Accounting for systematic error in RNA-seq based analysis of allele-specific expression. Rita M. Graze1,4, Luis G. Léon-Novelo2, George Casella (posthumous)3,4, Justin M. Fear1,4, Lauren M. McIntyre1,4. 1) MGM, UF, Gainesville, FL; 2) Mathematics, UL-LFT, Lafayette , LA; 3) Statistics, UF, Gainesville, FL; 4) Genetics Institute, UF, Gainesville, FL.

   Genetic differences in transcript regulation can arise from sequence variation in the regulatory regions of a gene itself (cis) or in regulatory or coding regions of trans acting factors or through indirect or epistatic effects. In diploid organisms expression from two, potentially different, copies of each gene can contribute to transcript abundance and to subsequent protein production. Alleles expressed in a common cellular environment can differ in cis regulatory sequence, but share a common pool of trans acting factors. For this reason a common method of identifying cis regulatory differences is to perform an analysis of allele-specific expression (ASE) and identify cases where alleles are expressed at different steady-state transcript levels within an outbred or F1 genotype (allelic imbalance, AI).

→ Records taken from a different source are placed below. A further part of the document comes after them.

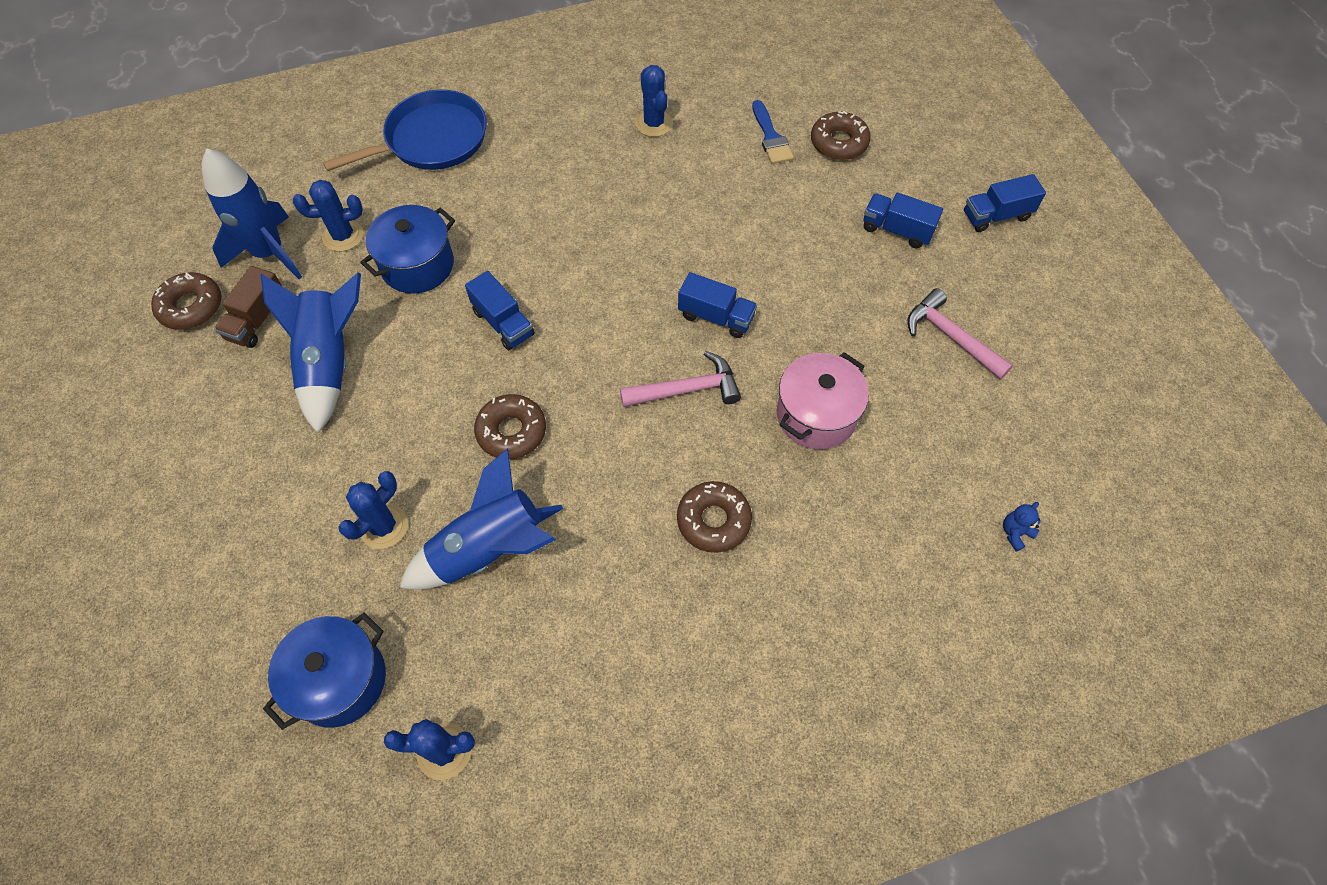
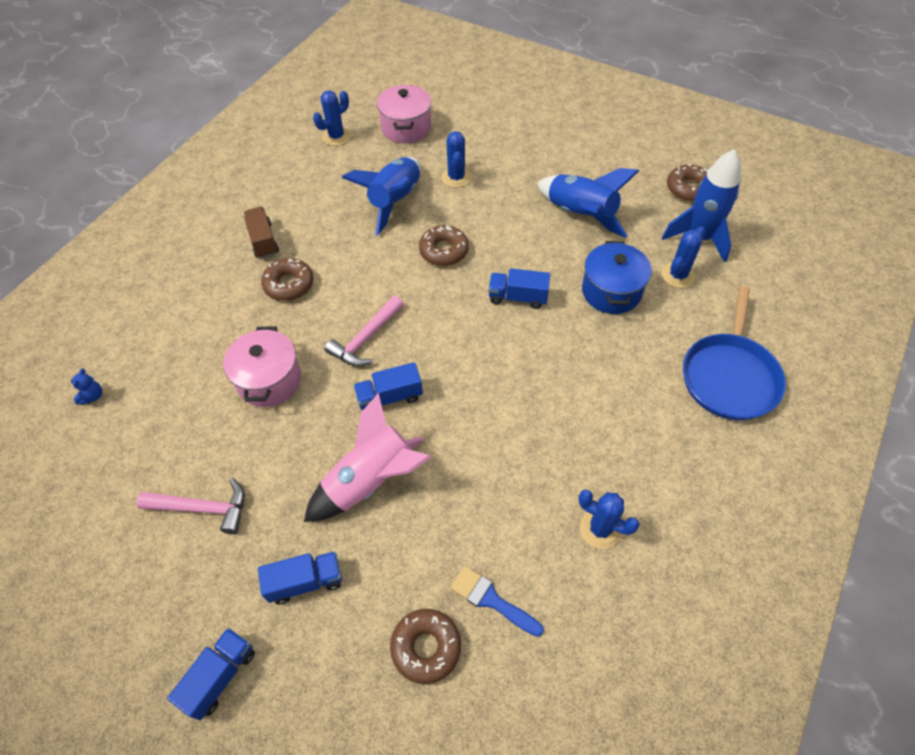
camera: 140 degrees right, 5 degrees down
(257, 320) = (647, 206): brown truck -> brown truck (263, 241)
(340, 680) = (406, 128): blue pot -> pink pot
(791, 262) = (371, 480): none -> pink rocket

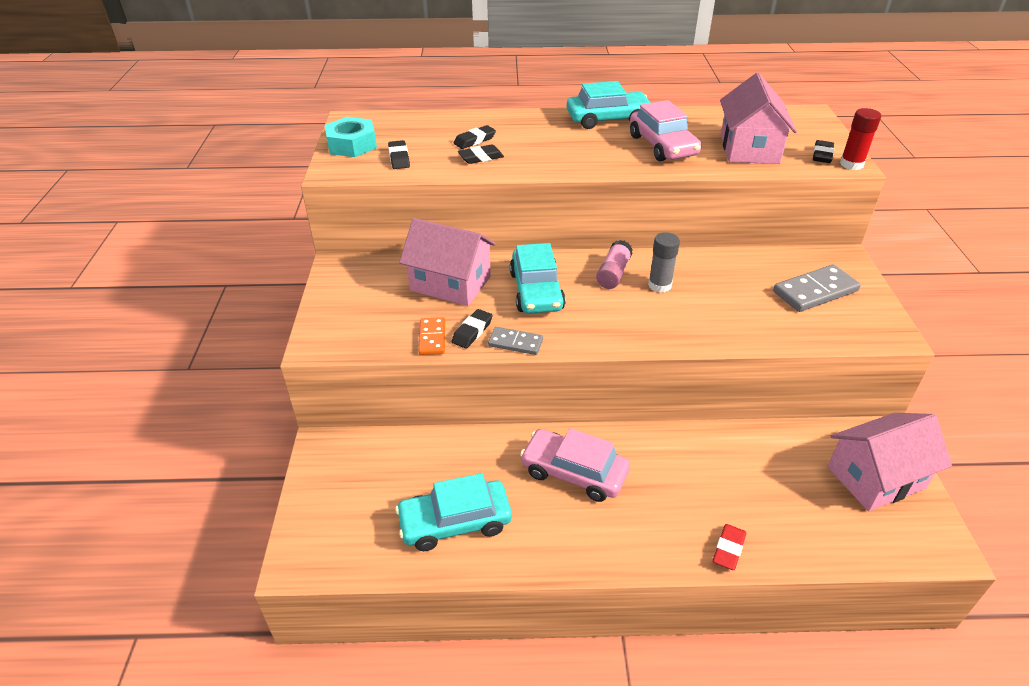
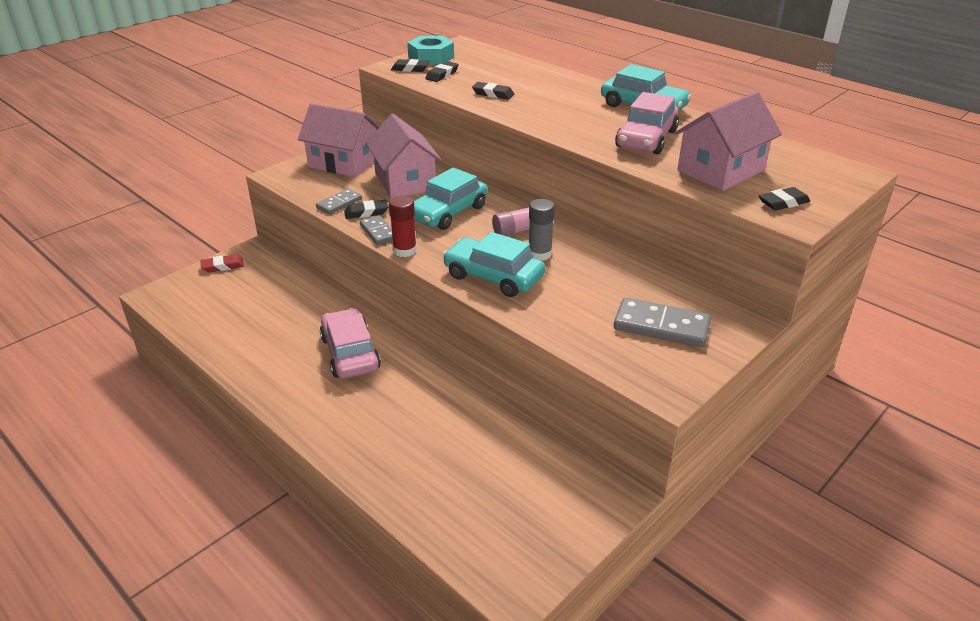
camera: 45 degrees right, 5 degrees down
(432, 338) = (339, 203): orange domino -> grey domino
(455, 522) = (247, 330): turquoise car -> turquoise car (493, 277)
(474, 140) = (512, 83): black eraser -> black eraser (410, 69)
(728, 549) = (361, 461): red eraser -> red eraser (223, 266)
(851, 164) = (797, 221): red glue stick -> red glue stick (404, 250)
(876, 478) = (549, 512): pink house -> pink house (343, 163)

RNA-seq is the technology most frequently used to analyze ASE. Error variance and systematic error are important issues in RNA-seq based analysis of ASE and the binomial test is insufficient to address these issues. DNA controls are an excellent solution to these issues, but are not practical in large scale experiments. We show that regions of sequence similarity in the genome result in mapping ambiguity and explain map bias found in simulations. We find that these regions are associated with detection of AI. This results in an inflation of estimates of the prevalence of cis variation if no control is used. Ambiguity is not the only source of bias identified by DNA controls. We propose a flexible Bayesian model, applicable to a wide variety of experimental designs. The model can use information from different sources, such as DNA controls or simulations, to correct for systematic error. The proposed model performs well compared to the standard binomial test. We use performance of the improved model, plus our increased understanding of the role of genome ambiguity, to optimize analysis plans for ASE studies.